Other nights, even after all this time, I still wanted what I wanted when I was twenty: to see her show up as some Domestic Violence Squad’s frequent flier, in someone’s hooker file flagged for HIV, as an overdose in a morgue in a ruthless part of London. I had read the descriptions of hundreds of Jane Does, over the years.

 

All my signposts had gone up in one blinding, dizzying explosion: my second chances, my revenge, my nice thick anti-family Maginot line. Rosie Daly dumping my sorry ass had been my landmark, huge and solid as a mountain.

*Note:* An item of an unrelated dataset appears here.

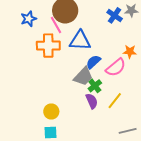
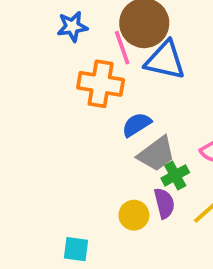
blue triangle: (80, 41) -> (165, 60), moved
blue semicircle: (93, 62) -> (137, 125), moved
yellow circle: (51, 111) -> (134, 215), moved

Now it was flickering like a mirage and the landscape kept shifting around it, turning itself inside out and backwards; none of the scenery looked familiar any more.

 

I ordered another pint, with a double Jameson’s on the side, which as far as I could see was my only chance of making it to the morning. I couldn’t think of a single other thing that would wipe my mind clean of that image, the nightmare made of slimy brown bones curled in its burrow, trickles of earth falling onto it with a sound like tiny scurrying feet.